No, i dolcificanti non serviranno a farti dimagrire

No, i dolcificanti non serviranno a farti dimagrire

Fonte immagine: iStock

Uno studio mette in discussione i benefici dei dolcificanti non a base di zucchero che potrebbero essere addirittura nocivi e inutili per perdere peso.

L’industria mondiale è da anni sottoposta alle pressioni per tagliare lo zucchero nei prodotti di larga distribuzione, dalle bevande alle merendine. Così lo sostituisce con dolcificanti artificiali o naturali di vario tipo, dall’aspartame alla stevia. Eppure queste sostanze a basse calorie e spesso frutto di lavorazioni anch’esse industriali in sostanza servono a poco o nulla in termini di peso, senza contare che non c’è alcuna certezza sulla loro sicurezza (ma neanche, va detto, sui rischi eventualmente connessi al consumo).

Lo spiega una nuova indagine promossa dalla non profit britannica Cochrane come contributo alla prossima pubblicazione di linee guida dell’Organizzazione mondiale della sanità sui dolcificanti non a base di zucchero (gli “nss, non-sugar sweeteners”): “Non abbiamo alcuna evidenza di benefici per la salute dagli nss e addirittura non possiamo escludere potenziali pericoli” si legge nello studio pubblicato sul British Medical Journal e di cui dà conto il Guardian, che ovviamente rimanda a successive e più approfondite indagini.

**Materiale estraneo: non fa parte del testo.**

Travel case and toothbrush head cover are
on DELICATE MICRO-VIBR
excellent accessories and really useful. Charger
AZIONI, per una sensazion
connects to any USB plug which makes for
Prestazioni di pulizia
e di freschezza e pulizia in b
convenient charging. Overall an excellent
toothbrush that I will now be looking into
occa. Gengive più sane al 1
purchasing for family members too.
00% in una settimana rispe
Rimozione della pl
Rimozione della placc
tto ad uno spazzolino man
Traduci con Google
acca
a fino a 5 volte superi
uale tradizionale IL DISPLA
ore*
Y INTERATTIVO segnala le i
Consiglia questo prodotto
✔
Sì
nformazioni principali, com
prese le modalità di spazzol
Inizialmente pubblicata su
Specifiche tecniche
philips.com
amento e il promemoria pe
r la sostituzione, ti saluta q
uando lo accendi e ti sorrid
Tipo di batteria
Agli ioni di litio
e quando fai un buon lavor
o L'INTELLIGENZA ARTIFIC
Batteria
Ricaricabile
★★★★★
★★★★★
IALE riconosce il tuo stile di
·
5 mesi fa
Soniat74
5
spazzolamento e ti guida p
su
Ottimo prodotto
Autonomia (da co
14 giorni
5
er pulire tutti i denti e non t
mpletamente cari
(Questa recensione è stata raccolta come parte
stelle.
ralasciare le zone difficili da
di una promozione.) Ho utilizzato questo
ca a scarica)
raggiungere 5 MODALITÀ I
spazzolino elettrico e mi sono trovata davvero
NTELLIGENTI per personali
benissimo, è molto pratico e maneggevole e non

La battaglia è molto più sentita in altri Paesi, anche europei, piuttosto che in Italia, dove pure il tema del taglio degli zuccheri nei prodotti di uso quotidiano ha assunto ed è rimasto lungamente faccenda da “lifestyle”, da tendenza e non da salute, faticando a far breccia per le sue ragioni di prevenzione a obesità e disturbi cardiovascolari. L’Oms sfornerà presto delle linee guida in merito poiché “l’uso dei dolcificanti è esploso e queste soluzioni continuano a essere promosse come alternative salutari allo zucchero”.

L’indagine ha a sua volta messo sotto la lente 56 altri studi, alcuni di portata limitata ma comunque significativi, che valutavano di volta in volta una serie di indicatori (peso, glicemia, salute orale, tassi di incidenza del cancro, patologie cardiovascolari, problemi al fegato, umore e benefici) di adulti e bambini che usavano elevate dose di dolcificanti al posto di piccole dosi di prodotto o di nessuna.

Il dibattito rimane dunque aperto. Per molti esperti, infatti, mancano evidenze chiare di effetti collaterali e in fondo meglio usare i dolcificanti dello zucchero. Insomma, tutto sommato si tratta di un metodo per alleggerire una serie di prodotti e bevande apprezzatissimi in particolare dai più giovani, limitando i danni di un’obesità che in Italia è a livelli drammatici. Il nostro paese sfoggia infatti il maggior tasso di obesità infantile tra i maschi (21%, a pari merito con Cipro) mentre il 42% dei maschi è obeso o in sovrappeso (solo Cipro fa peggio con il 43%). Le bambine italiane hanno inoltre uno dei tassi più alti di obesità e sovrappeso, salito al 38%.

Per altri esperti, invece, un eventuale “piccolo effetto sul peso” di quelle alternative non può essere confermato da questa indagine, occorrerebbero studi su periodi molto più ampi. Il che, al momento, renderebbe il ricorso ad aspartame, stevia & co del tutto inutile. Così la pensa per esempio Joerg J. Meerpohl, condirettore di Cochrane Germany nonché uno degli autori. Un dato è certo: i risultati dell’indagine confermano che i dolcificanti artificiali non sono la bacchetta magica per prevenire l’obesità.